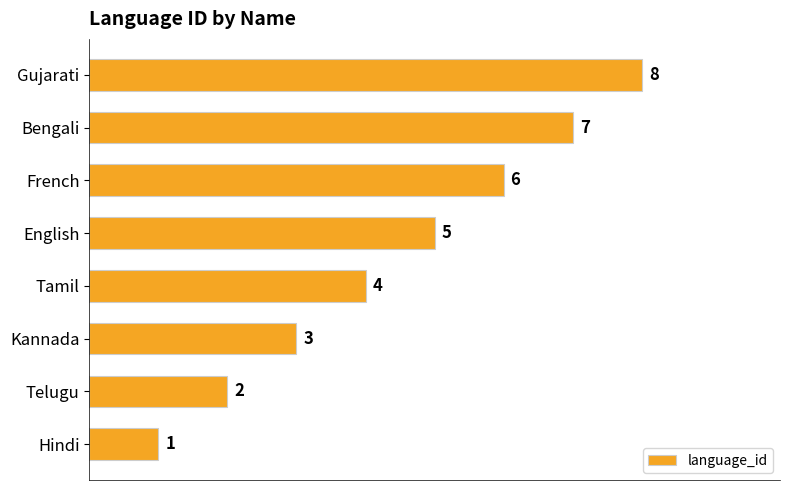

How many data points are less than 5?

4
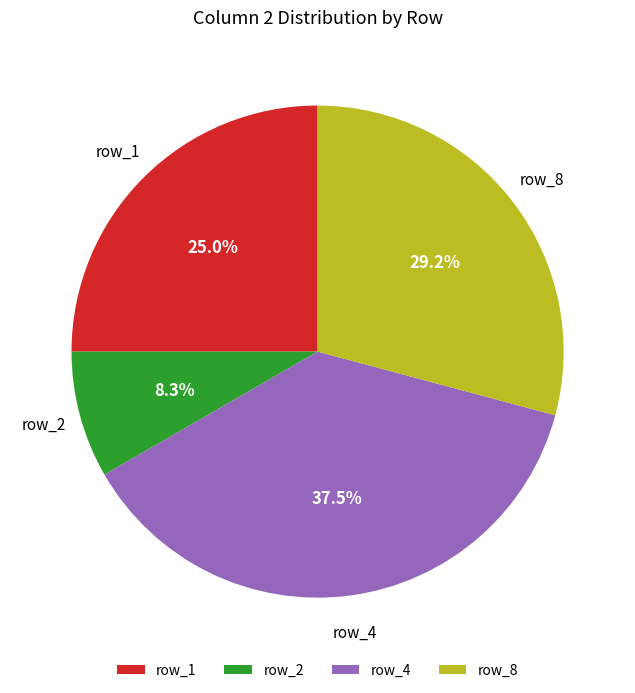

Which category has the smallest portion of the pie?

row_2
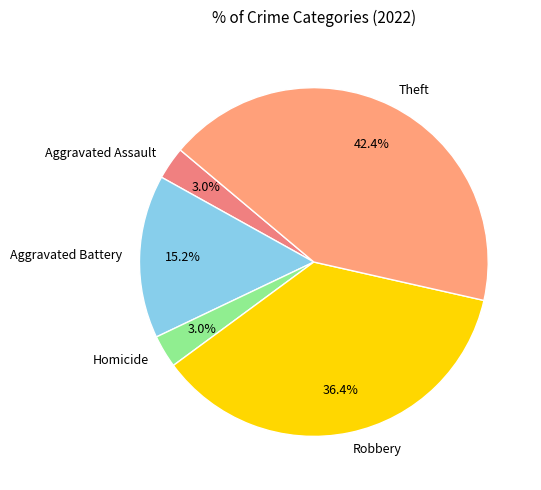

How many segments does this pie chart have?

5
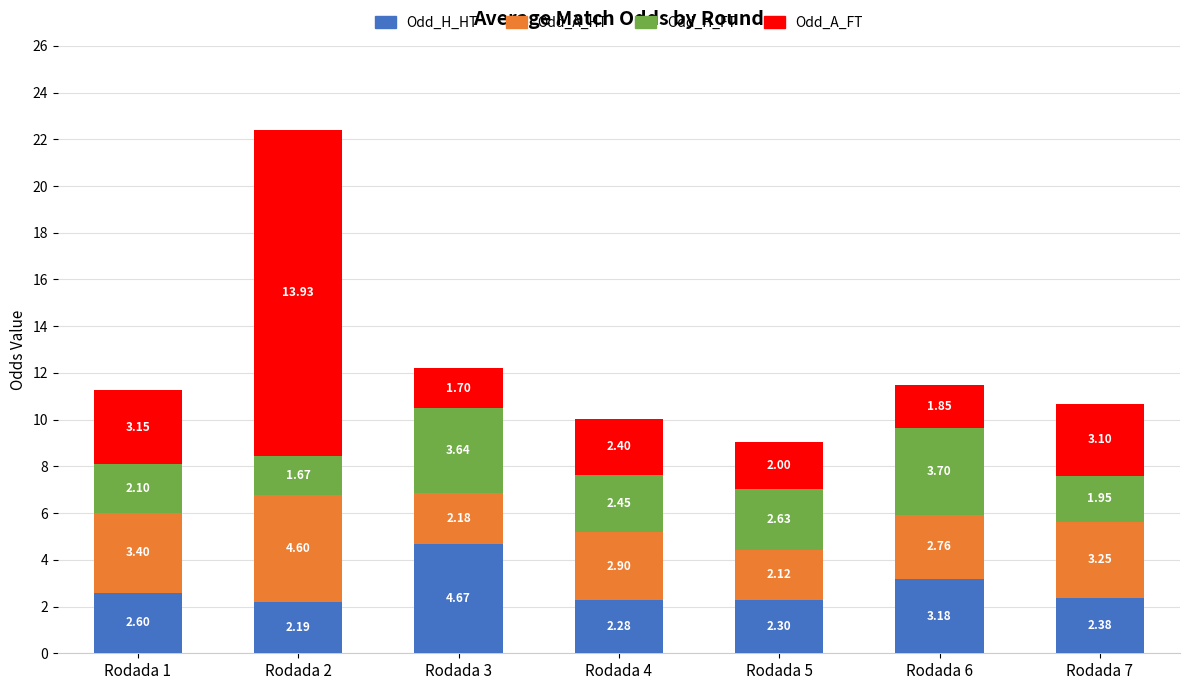

At which category is the sum across all series the highest?

Rodada 2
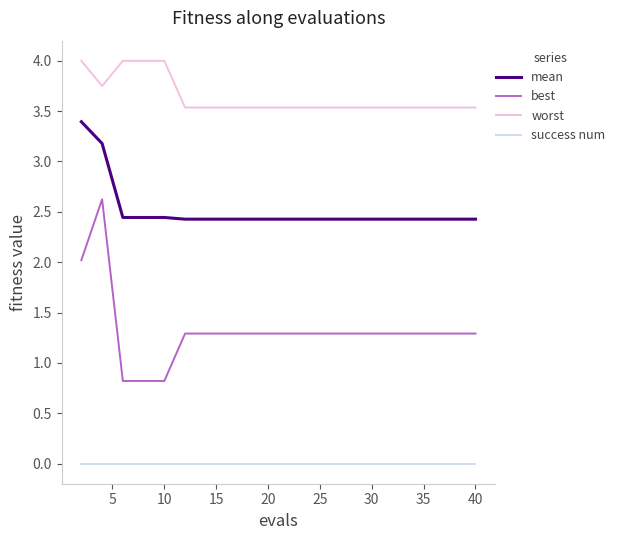

List the series in order of their peak value, highest first.

worst, mean, best, success num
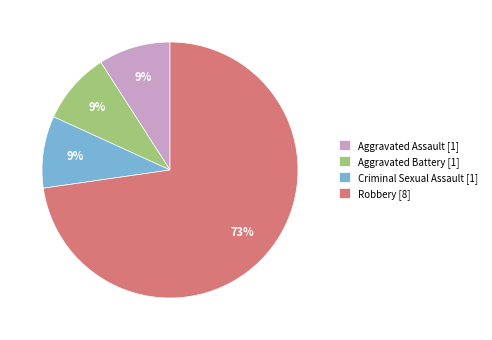

To the nearest percent, what portion does Robbery represent?

73%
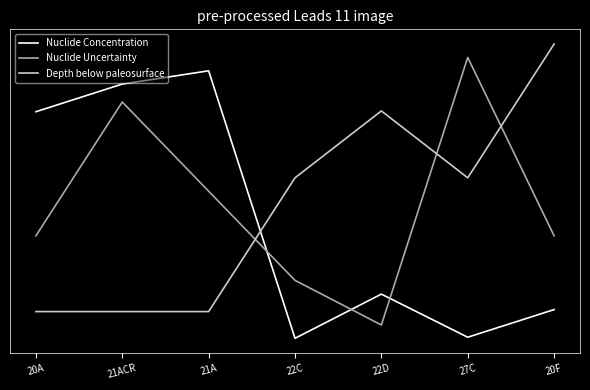

List the series in order of their overall mean, highest first.

Nuclide Uncertainty, Depth below paleosurface, Nuclide Concentration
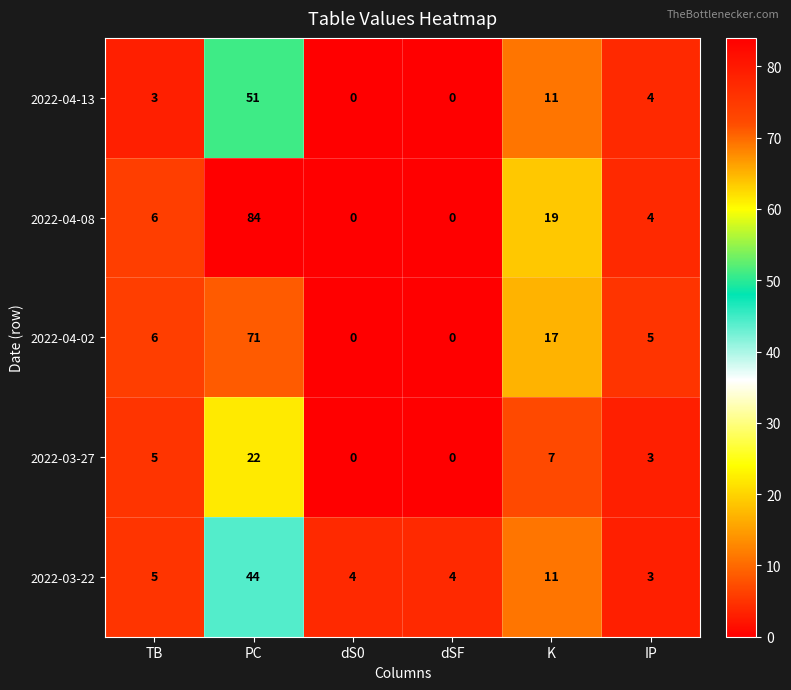

Count the number of data series in this chart.

5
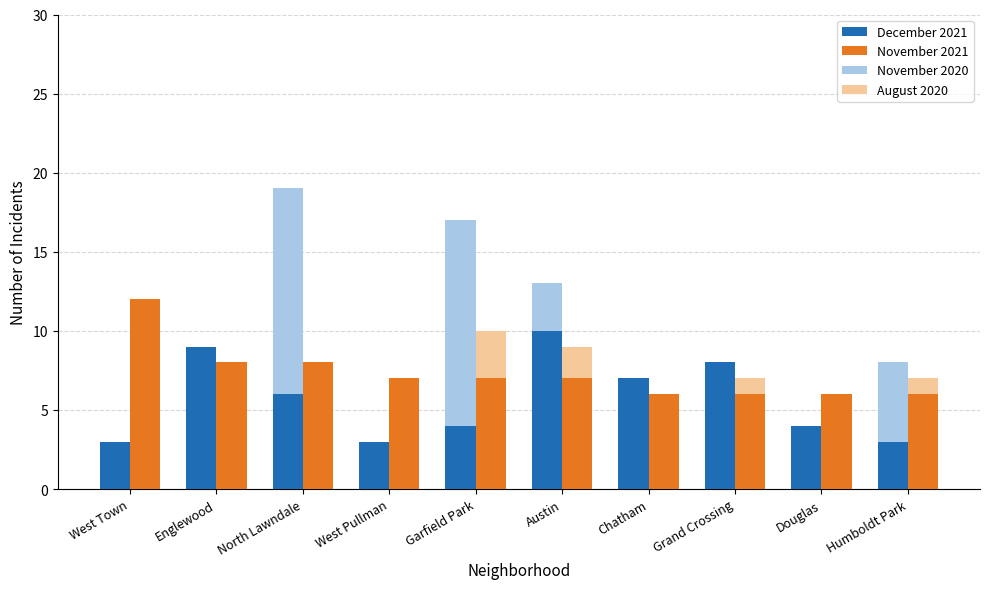

Rank the categories by November 2021 (High) value from lowest to highest.

Chatham, Grand Crossing, Douglas, Humboldt Park, West Pullman, Garfield Park, Austin, Englewood, North Lawndale, West Town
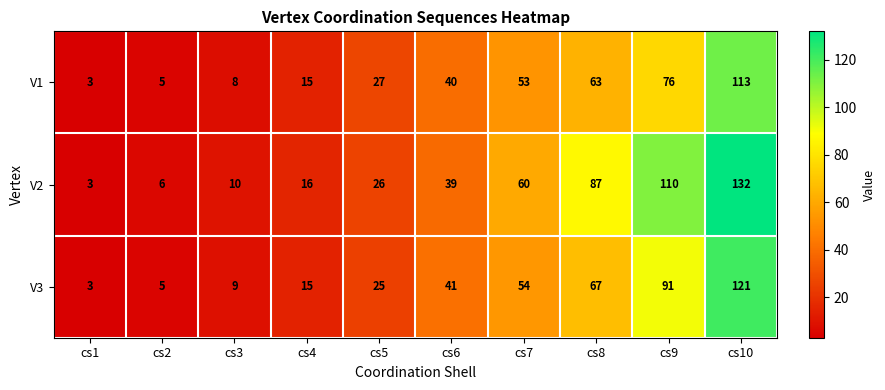

List the series in order of their peak value, lowest first.

V1, V3, V2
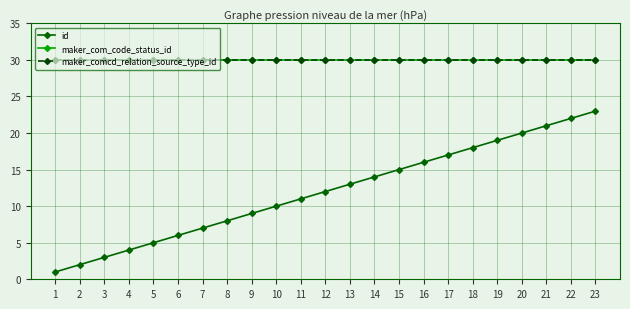

Does the chart have visible grid lines?

Yes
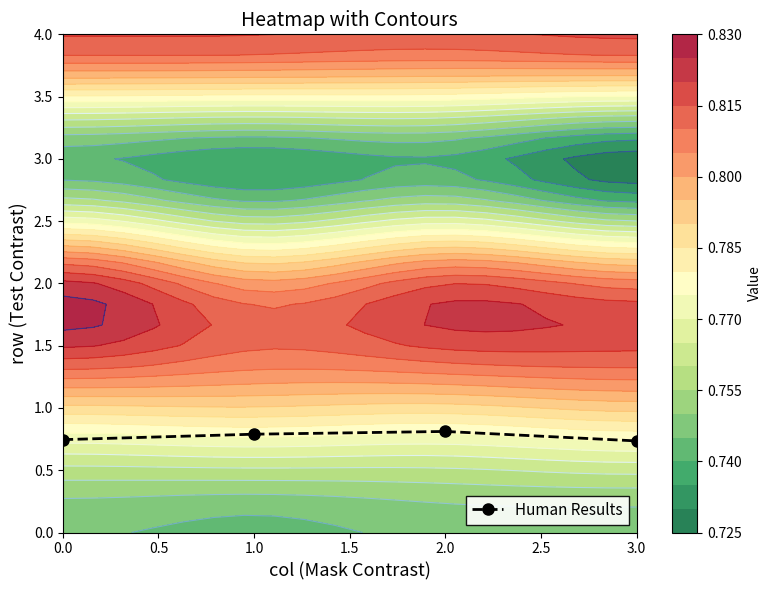

How many data points does each series have?

4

__________

:: PROBLEM DETAILS ::
Rewrite the entire listing above with every occurrence of "chart" changed to "graph", keeping all other wording unchanged. Omit the pictures.

:: SOLVED EXERCISE ::
How many data points are less than 5?

4

Which category has the smallest portion of the pie?

row_2

How many segments does this pie graph have?

5

At which category is the sum across all series the highest?

Rodada 2

List the series in order of their peak value, highest first.

worst, mean, best, success num

To the nearest percent, what portion does Robbery represent?

73%

List the series in order of their overall mean, highest first.

Nuclide Uncertainty, Depth below paleosurface, Nuclide Concentration

Count the number of data series in this graph.

5

Rank the categories by November 2021 (High) value from lowest to highest.

Chatham, Grand Crossing, Douglas, Humboldt Park, West Pullman, Garfield Park, Austin, Englewood, North Lawndale, West Town

List the series in order of their peak value, lowest first.

V1, V3, V2

Does the graph have visible grid lines?

Yes

How many data points does each series have?

4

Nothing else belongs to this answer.